Лишь теперь, когда на все, не относящееся к сборам, остались минуты, он разрешил себе подумать о ближайшем будущем семьи.

С эвакуацией нечего пороть горячку. Разве что бомбежки…

Макс пренебрег броней и записался добровольцем. Сверчевский разделял это побуждение.

Через полторы недели, прибыв по делам из Вязьмы в Москву, Сверчевский заскочил в школу–новостройку у Семеновской заставы, где Макс проходил курс обучения одиночного бойца; в три минуты договорились с его начальством. Красноармеец Сверчевский М. К. поступал в распоряжение генерал–майора Сверчевского К. К. Совесть его была чиста — не на теплое тыловое местечко пристраивал брата.

248‑я стрелковая завершала формирование, готовясь выступить на передовую. Штаб ее, как и многие штабы тех дней, помещался в школе, возвышавшейся над ветхими бревенчатыми домишками, деревенски пышными палисадниками с акацией. Сверчевскому не улыбалось соседство с железнодорожным мостом. В начале первого же командирского совещания взвыли, холодя кровь, сирены. Он подавил неподконтрольную дрожь и продолжал сидеть, закинув ногу на ногу, бросив руки на учительский стол. Разрывы недалеких бомб отзывались легким дребезжанием оконного стекла, на стенах покачивались портреты классиков мировой литературы. Наступала пауза — и он продолжал «тронную речь». Бомбежка усиливалась — замолкал. Перерывы были важнее речи. Он хладнокровно закуривал, жестом приглашая остальных курить, пристально вглядывался в бледные лица.

Завтра молва о совещании, перекурах дойдет до полков. И отлично, пусть дойдет. Командиры будут стараться так же держать себя при бомбежках. И отлично, пусть стараются.
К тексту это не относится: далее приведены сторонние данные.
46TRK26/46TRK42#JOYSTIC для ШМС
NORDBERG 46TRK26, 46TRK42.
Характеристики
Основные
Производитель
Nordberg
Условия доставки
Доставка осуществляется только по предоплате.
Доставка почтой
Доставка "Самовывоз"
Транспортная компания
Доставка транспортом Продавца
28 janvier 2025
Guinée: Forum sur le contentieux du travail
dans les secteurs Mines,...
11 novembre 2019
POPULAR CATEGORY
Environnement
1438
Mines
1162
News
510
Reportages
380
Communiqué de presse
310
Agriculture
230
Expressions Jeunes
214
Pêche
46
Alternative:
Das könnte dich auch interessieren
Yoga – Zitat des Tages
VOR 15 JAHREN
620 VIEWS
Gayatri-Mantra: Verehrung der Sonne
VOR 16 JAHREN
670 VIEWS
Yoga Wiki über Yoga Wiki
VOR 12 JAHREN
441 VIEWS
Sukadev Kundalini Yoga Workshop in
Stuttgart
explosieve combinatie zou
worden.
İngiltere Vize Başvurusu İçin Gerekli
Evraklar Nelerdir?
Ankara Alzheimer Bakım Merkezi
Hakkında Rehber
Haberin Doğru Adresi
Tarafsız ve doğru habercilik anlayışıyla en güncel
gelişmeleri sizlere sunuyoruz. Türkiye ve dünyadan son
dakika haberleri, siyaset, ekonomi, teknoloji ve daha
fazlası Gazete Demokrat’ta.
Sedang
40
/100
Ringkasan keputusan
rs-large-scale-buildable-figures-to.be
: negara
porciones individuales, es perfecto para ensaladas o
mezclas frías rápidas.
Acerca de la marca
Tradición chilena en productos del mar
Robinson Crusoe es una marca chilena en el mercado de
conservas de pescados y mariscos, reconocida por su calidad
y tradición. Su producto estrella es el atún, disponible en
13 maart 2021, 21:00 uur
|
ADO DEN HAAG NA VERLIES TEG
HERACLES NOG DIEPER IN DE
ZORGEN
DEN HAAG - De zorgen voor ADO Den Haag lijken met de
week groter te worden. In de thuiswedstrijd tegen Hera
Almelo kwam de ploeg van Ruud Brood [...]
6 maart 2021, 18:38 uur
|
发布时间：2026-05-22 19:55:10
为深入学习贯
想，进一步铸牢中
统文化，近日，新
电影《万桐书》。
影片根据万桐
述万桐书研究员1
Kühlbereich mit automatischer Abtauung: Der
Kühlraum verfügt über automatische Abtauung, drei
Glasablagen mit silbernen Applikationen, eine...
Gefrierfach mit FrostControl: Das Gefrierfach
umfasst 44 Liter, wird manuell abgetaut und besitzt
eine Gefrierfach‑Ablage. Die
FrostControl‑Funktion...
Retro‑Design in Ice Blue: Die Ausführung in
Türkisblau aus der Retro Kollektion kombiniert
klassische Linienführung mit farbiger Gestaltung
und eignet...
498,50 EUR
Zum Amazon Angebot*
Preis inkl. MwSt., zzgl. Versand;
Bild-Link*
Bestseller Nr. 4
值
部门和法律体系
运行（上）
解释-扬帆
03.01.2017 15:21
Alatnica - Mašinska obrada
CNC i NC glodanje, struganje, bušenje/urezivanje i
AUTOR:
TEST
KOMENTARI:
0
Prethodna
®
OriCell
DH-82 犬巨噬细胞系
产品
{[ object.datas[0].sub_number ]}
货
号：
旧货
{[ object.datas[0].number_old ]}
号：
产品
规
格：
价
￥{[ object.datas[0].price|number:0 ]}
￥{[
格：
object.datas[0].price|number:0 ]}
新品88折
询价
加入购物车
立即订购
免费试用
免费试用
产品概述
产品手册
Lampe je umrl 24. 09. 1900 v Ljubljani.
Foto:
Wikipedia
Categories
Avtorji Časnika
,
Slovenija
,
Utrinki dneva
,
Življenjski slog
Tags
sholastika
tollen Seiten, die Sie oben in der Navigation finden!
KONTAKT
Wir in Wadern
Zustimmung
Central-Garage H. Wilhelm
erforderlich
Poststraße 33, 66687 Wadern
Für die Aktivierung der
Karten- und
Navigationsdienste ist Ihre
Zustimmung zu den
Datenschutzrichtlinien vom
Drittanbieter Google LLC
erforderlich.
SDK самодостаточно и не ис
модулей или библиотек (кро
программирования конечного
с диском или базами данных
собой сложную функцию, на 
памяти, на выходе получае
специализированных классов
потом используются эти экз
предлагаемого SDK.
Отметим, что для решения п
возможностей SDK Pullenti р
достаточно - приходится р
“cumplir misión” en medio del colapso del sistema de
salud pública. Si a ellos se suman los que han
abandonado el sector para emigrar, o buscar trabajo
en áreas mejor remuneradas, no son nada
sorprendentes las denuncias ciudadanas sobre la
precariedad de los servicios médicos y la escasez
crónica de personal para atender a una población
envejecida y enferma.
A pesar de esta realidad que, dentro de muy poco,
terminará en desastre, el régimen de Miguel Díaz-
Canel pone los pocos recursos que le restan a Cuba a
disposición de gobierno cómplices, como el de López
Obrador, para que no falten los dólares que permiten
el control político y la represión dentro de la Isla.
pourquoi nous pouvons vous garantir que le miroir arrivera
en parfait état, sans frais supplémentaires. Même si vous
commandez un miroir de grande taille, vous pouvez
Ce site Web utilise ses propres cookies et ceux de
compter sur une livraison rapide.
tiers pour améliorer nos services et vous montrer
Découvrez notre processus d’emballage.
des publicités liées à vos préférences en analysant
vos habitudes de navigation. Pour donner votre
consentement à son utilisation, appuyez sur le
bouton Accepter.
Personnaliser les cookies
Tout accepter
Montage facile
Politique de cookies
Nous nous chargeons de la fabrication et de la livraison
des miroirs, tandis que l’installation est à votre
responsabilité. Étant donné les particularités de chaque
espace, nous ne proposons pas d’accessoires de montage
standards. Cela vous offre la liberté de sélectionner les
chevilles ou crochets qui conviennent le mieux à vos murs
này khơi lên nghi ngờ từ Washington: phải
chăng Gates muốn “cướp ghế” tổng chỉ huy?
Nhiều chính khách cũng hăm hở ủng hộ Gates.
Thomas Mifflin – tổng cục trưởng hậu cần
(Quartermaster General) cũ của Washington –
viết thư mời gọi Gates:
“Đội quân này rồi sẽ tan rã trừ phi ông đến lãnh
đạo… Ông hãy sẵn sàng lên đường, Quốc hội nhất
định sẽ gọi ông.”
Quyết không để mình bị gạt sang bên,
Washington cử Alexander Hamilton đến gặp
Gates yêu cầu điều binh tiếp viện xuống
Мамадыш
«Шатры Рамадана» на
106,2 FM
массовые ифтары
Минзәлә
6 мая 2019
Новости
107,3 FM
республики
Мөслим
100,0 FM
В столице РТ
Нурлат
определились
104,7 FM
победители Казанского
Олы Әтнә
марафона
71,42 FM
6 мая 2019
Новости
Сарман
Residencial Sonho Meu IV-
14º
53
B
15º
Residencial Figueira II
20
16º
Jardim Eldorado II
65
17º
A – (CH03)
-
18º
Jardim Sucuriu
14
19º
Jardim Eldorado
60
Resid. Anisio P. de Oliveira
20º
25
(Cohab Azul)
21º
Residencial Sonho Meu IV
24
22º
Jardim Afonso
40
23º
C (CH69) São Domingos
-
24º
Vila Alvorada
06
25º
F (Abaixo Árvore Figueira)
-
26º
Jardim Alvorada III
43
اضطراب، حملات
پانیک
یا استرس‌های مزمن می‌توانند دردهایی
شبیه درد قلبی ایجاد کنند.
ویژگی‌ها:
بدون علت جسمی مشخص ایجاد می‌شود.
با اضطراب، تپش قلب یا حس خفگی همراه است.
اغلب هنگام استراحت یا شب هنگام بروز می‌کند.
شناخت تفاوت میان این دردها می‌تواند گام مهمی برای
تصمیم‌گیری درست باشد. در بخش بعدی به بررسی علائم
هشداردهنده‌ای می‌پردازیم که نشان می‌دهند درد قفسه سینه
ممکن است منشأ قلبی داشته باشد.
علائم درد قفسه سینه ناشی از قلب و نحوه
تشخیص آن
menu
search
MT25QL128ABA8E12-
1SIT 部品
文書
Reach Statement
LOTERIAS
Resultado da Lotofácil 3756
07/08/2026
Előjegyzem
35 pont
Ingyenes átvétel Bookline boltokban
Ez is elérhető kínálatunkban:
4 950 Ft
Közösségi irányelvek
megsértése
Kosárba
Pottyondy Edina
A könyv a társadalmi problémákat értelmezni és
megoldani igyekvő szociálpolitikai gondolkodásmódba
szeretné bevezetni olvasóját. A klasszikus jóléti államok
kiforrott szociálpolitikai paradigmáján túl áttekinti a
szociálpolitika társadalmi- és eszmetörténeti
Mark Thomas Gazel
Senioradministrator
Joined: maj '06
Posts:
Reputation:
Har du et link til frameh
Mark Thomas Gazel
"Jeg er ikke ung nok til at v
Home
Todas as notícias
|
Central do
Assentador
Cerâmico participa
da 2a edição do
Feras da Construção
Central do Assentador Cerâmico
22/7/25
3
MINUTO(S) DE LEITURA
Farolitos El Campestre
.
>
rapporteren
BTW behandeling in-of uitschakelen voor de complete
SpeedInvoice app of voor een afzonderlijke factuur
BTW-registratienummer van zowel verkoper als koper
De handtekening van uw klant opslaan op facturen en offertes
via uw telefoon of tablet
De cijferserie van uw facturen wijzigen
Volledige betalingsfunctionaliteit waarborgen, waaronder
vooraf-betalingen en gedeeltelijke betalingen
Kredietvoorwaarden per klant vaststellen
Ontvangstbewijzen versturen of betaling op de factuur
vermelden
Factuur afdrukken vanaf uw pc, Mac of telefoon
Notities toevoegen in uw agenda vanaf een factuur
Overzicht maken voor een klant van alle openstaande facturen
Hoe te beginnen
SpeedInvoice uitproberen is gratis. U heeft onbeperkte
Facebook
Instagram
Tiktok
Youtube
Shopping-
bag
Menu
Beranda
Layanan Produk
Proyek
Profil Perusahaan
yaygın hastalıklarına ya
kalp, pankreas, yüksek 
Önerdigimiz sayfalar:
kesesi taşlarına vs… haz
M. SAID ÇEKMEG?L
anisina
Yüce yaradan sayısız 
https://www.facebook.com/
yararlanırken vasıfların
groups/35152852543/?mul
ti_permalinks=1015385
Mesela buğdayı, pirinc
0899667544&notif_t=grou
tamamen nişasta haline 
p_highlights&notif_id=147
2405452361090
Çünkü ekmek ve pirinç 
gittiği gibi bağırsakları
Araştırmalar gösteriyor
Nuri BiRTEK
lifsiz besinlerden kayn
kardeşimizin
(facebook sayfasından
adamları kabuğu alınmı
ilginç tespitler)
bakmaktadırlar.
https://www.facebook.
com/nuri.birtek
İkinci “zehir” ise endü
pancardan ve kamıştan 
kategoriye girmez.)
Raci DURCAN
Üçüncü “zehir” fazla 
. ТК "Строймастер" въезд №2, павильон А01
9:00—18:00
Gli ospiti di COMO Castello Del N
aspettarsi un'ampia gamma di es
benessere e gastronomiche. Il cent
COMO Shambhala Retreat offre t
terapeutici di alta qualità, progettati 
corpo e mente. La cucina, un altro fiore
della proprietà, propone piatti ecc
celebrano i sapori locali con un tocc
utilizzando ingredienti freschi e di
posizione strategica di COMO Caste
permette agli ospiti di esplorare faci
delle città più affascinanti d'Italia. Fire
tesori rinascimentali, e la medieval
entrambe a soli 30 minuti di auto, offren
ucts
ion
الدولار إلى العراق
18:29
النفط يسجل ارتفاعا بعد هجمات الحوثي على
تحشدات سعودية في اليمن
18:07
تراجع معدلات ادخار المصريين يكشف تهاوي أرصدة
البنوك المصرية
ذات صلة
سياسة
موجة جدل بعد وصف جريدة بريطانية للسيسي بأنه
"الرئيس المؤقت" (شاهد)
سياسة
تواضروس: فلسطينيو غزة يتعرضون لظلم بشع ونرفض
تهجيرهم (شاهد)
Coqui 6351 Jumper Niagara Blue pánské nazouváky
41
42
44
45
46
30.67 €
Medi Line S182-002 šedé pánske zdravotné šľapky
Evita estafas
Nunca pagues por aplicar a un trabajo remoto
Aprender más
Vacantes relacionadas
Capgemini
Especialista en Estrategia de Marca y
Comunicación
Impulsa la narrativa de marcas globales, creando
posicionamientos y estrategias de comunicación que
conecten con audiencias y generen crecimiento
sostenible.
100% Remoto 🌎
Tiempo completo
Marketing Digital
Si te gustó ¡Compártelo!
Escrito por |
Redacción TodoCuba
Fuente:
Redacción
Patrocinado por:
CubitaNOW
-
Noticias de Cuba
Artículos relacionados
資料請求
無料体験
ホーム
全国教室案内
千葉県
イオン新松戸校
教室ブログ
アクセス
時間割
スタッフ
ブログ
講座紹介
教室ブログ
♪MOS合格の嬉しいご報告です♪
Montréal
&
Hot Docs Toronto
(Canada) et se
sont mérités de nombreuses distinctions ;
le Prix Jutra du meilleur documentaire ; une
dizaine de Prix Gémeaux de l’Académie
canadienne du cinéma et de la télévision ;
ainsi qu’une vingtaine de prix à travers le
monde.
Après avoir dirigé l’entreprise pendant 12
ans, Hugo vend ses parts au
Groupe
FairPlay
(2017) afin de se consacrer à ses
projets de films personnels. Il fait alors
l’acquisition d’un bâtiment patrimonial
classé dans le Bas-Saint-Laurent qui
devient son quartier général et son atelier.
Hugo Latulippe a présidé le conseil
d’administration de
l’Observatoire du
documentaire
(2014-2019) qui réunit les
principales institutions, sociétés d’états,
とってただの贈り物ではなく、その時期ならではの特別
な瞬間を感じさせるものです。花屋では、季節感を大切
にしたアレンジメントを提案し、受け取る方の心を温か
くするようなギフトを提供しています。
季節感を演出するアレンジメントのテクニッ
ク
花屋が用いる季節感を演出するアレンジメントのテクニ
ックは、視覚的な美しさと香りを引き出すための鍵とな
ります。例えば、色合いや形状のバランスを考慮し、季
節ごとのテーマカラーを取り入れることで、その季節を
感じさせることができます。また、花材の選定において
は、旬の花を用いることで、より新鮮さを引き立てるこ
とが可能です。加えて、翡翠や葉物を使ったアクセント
Укомплектовав полки и батальоны, получив технику, дивизия, совершая ночные марши, выдвинулась к Днепру.

899‑й стрелковый полк окопался на западном берегу, остальные — на восточном. Сверчевскому приглянулся командовавший полком восемьсот девяносто девятым Филипп Николаевич Ромашин. Деловит, скромен. Позади империалистическая война и гражданская. Такие дороги своим упорством. Оборона любит терпеливых.